To paraphrase Ben Hei Hei, "it won't be easy".

Yet I don't believe my interest in the wisdom of the sages or the teachings of the man some have called "the Maggid of Nazeret" is the result of a random collision of interests. God is purposeful and His Creation is designed; nothing is truly irrelevant.
You ask me, “Why did G-d allow it to happen?”

You recognize that everything in this world has purpose and meaning. Examine any aspect of His vast Creation, from the cosmos to the workings of the atom, and you will see there must be a plan.

And so you ask, where does this fit into the plan?
How could it?

I can only answer, painfully, G-d alone knows.

But what I cannot know, I need not know.

I need not know in order to fulfill
that which my Creator has created me to do.

And that is, to change the world
so this could never happen again.


Rabbi Tzvi Freeman
Chabad.org
Tragic events, such as the horrible effects of the recent storms in the midwest, the ongoing nuclear reactor crisis in Japan, and the struggle to serve the needy in Haiti are all a part of God's plan that completely eludes us. We live in a broken world where people are scared and hurt and dying.

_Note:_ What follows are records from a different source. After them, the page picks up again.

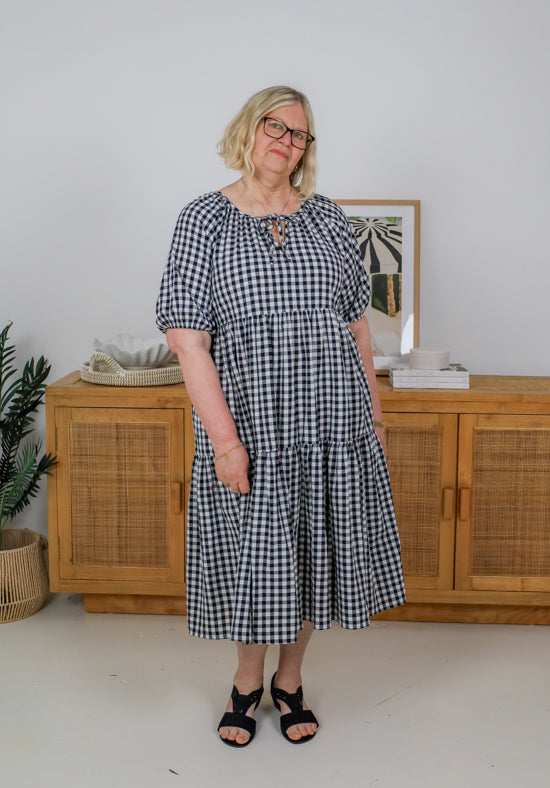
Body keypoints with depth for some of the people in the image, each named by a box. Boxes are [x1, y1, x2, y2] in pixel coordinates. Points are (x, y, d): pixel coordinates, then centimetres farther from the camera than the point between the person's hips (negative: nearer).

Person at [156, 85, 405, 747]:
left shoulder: (326, 218, 7)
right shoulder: (204, 220, -4)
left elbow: (356, 324, 11)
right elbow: (186, 336, -10)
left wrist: (373, 414, 9)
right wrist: (224, 437, -16)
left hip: (332, 422, 3)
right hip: (251, 425, -3)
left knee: (314, 549, 12)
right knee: (255, 552, 9)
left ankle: (290, 680, 34)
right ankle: (248, 679, 34)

My modest seeking of God's "face", so to speak, from the writings of such men as Maimonides and Steinberg and Schneerson is just as much a part of God's plan, perhaps just as mysterious, and completely purposeful. I live a human life in a broken world, but I'm seeking the means by which I can repair my small corner of it.

Soon, I will launch a new blog (I'll provide a link) and begin a new journey. I invite you all to join me.
"Do not seek to follow in the footsteps of the wise. Seek what they sought." -Matsuo Basho, Japanese poet

The road is long and often, we travel in the dark.